What to work on:
Out of the material that follows, write out exactly the lines from the line with "90 135 40.44" to the line with "499 285 8.45", both ends included, and no others.

+++

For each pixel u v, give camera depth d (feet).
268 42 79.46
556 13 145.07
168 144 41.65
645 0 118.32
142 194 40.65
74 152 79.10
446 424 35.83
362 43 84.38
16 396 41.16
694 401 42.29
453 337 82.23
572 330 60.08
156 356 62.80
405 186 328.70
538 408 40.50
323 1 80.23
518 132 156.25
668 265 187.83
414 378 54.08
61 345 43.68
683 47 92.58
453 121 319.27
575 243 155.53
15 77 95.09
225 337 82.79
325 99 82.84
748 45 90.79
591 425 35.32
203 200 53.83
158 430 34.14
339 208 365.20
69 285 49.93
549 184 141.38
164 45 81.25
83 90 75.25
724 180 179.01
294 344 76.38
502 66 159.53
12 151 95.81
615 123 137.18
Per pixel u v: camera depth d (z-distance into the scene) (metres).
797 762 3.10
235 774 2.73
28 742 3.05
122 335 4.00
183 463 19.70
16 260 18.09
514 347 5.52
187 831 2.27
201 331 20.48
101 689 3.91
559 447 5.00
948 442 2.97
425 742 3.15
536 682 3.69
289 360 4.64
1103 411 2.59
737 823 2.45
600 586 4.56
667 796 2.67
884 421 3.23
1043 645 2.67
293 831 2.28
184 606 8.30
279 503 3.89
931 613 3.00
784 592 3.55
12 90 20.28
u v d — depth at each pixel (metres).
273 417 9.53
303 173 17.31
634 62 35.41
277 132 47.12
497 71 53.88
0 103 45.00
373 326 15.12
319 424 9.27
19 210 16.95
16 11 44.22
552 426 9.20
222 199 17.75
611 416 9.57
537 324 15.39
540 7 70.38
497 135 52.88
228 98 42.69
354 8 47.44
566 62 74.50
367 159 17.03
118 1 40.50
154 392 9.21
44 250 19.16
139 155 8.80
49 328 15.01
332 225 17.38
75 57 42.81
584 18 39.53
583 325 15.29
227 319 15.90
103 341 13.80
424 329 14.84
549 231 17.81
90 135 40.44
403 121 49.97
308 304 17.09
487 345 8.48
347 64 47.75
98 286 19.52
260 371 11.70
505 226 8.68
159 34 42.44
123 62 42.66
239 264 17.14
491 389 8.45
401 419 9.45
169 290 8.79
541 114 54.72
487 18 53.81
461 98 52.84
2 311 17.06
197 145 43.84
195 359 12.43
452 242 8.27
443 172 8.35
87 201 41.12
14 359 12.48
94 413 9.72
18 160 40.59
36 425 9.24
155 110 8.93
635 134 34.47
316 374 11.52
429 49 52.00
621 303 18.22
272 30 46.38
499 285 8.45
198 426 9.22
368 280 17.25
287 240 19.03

+++

Exercise response:
90 135 40.44
403 121 49.97
308 304 17.09
487 345 8.48
347 64 47.75
98 286 19.52
260 371 11.70
505 226 8.68
159 34 42.44
123 62 42.66
239 264 17.14
491 389 8.45
401 419 9.45
169 290 8.79
541 114 54.72
487 18 53.81
461 98 52.84
2 311 17.06
197 145 43.84
195 359 12.43
452 242 8.27
443 172 8.35
87 201 41.12
14 359 12.48
94 413 9.72
18 160 40.59
36 425 9.24
155 110 8.93
635 134 34.47
316 374 11.52
429 49 52.00
621 303 18.22
272 30 46.38
499 285 8.45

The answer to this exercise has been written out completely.